1 You've traveled this far on the back of every mistake,
2 ridden in dark-eyed and morose but calm as a house
3 after the TV set has been pitched out the upstairs
4 window. Harmless as a broken ax. Emptied
5 of expectation. Relax. Don't bother remembering
6 any of it. Let's stop here, under the lit sign
7 on the corner, and watch all the people walk by.

Now observe the 3rd and 4th line, some would ask why she didn’t end the 3rd with “window” instead of putting that word in the introduction of the 4th line. The reason under that is to keep the reader reading, as if it’s the last word of page 13 of Coer’s novel the reader is immediately forced to turn the page. And since poetry aren’t plastered in pages (its just in one) the author uses the lines. Do you get what I mean? Imagine it this way… let me “revise the 5th line…

Emptied of expectation.Relax.
Don’t bother remembering any of it.

- if you read this, you’d probably create a pause at the periods. Which is just write, but then the tension that the author created is delayed. As if it’s a movie where our hero is about slice up the dragon but then the scene is skipped on a villager getting water from a well. Now try reading the real formatted one. (read line 4; start with “emptied”).
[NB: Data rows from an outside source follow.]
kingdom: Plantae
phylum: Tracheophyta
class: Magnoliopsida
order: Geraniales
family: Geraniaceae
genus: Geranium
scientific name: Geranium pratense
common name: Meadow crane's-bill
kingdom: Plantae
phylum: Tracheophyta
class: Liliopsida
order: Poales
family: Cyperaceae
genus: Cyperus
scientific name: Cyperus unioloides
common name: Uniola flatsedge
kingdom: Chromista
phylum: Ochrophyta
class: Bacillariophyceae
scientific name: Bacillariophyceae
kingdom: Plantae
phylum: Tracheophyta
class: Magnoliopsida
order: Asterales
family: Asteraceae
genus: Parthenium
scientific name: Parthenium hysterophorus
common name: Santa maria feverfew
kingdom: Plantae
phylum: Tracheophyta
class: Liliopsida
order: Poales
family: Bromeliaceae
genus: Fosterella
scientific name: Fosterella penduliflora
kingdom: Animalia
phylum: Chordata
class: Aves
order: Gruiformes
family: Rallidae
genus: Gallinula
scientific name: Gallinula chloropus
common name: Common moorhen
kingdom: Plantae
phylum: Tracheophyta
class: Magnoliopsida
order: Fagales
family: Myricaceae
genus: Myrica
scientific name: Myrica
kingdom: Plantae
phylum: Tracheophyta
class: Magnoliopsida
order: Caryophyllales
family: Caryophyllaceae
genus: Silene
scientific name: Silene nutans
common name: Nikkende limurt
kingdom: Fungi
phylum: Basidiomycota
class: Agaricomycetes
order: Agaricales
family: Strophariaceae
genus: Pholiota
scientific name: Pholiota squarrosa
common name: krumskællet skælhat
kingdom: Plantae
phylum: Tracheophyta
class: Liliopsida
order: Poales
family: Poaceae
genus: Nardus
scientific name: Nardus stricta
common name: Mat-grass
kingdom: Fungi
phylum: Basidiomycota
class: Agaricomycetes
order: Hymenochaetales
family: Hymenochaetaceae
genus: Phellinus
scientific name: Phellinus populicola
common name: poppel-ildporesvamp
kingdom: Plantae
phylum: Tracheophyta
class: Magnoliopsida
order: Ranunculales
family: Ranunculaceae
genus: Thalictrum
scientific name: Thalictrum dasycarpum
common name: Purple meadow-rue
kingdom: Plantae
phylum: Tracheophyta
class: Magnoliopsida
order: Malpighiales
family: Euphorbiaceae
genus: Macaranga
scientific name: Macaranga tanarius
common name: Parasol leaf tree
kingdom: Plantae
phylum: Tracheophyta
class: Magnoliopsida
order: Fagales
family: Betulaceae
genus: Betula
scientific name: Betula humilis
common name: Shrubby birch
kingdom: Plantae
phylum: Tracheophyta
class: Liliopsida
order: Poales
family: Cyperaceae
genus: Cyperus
As soon as you say that word you are immediately drawn to the next line, and so on and so forth, without the tension being lowered. I hope you understood what I was trying to say. : )

3. Imagery – Now everybody knows this. “What the author has draws inside the reader’s eyes… blah blah blah.” But its not all about what the reader should “see”. Imagery should involve all senses by the reader. The author has the responsibility for the reader to see, feel, smell, taste and hears what he hides inside the poem. It may sound hard but that’s the beauty of it, it challenges the writer’s imagination and creativity. If you want your poem to have a slight of disgusting smell to match up its content, then draw from with your words… let the reader smell its stench, feel its texture, see its filth (all these without using excessive adjectives) that’s our goal.

4. Sound – this one isn’t so hard. It involves more on the word choice of the author and the syllable count of his/her words. I’m not specifically noting on iambic pentameter, even just on normal lines we tend to have ignored. It’s the use of words that complements each other. For example, if you’ve noticed that your poem has drawn up the imagery of spring, still matching up with the content of your poem, its more preferable not to use words that wouldn’t match with what you already have, words such as “knife”, etc. Or when you use adjectives to describe something… “his treacherous death” SOUNDS scarier or more believable than “his wicked death”. Sorry for the lame example, but to summarize it, the sound of a word should complement its use. If you want to describe soft skin, use “supple” for example instead of “ductile”. Supple sounds definitely “softer” than the latter.

5. Tone – Finally, this is the voice of the persona (not the author). It carries the heavy loads of everything about the persona. You know through the tone of the poem the persona’s emotion/mood, is he mad or sad or in between? You know the persona’s age as well, through the word choice. – that’s important since I notice a lot in this site that uses heavy metaphor yet the persona is just a 15 year old teenager contemplating suicide because her boyfriend left her. Now first of all, yeah the content is messed up, but the point is, if the persona “sounds” so sophisticated with her use of words, then it doesn’t match up the content. The tone is very important because the reader finds with it the whole purpose of the poem. A poem may appear like a love poem yet the tone is a bit angst, then if you look deeper in the poem you realize its not a love poem about this person, but a love poem about someone new- thus you realize the persona wrote the poem to his cheating wife, and thus the love poem is about an affair with another woman to get back on his wife… but the reader felt strong a metaphysical connection with the love poem, proving how strong the author has placed the reader.

I can go on and on with this but I believe I can leave it here. Now I noticed I used the word “responsibility” more frequent, than “opportunity” and its true. The author may have the poetic license to ignore all these components and deal with writing a poem their own “unique” way, but it doesn’t seem like a good exercise is it? Be proud if you have written a complete poem because such of those are rare. Poetry, to me, is above the literature pyramid. If you aspire to be a writer some day, you must take care of your poem as if it were a child. Breathe in your poem. If you fail, learn from those mistakes, don’t apologize to the reader, apologize to your poem.

Good luck everyone and thank you for reading this far. : )



p.s to whoever moderator reading this. I'm sorry if there's a lot of funny characters. I'm sure there's a bunch, I did this in word, If you'd want me to re-edit them, just send the piece with the funny characters back to me and I'd edit them out myself. haha Peace and good day!